> _EXERCISE_: Copy the data lines from the start of the data through the line containing "dres, čepici, přívěsek", inclusive, substituting "fan shop" for "fans shop" and changing nothing else. Leave the pictures out of your answer.
(MATERIALS PROVIDED)
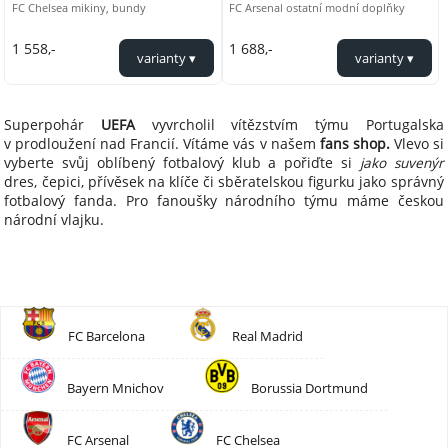
FC Chelsea mikiny, bundy
FC Arsenal ostatní modní doplňky
1 558,-
1 688,-
Superpohár
UEFA
vyvrcholil vítězstvím týmu Portugalska
v prodloužení nad Francií. Vítáme vás v našem
fans shop.
Vlevo si
vyberte svůj oblíbený fotbalový klub a pořiďte si
jako suvenýr
dres, čepici, přívěsek na klíče či sběratelskou figurku jako správný
fotbalový fanda. Pro fanoušky národního týmu máme českou
národní vlajku.
FC Barcelona
Real Madrid
Bayern Mnichov
Borussia Dortmund
FC Arsenal
FC Chelsea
(End MATERIALS PROVIDED)
> _ANSWER_:
FC Chelsea mikiny, bundy
FC Arsenal ostatní modní doplňky
1 558,-
1 688,-
Superpohár
UEFA
vyvrcholil vítězstvím týmu Portugalska
v prodloužení nad Francií. Vítáme vás v našem
fan shop.
Vlevo si
vyberte svůj oblíbený fotbalový klub a pořiďte si
jako suvenýr
dres, čepici, přívěsek na klíče či sběratelskou figurku jako správný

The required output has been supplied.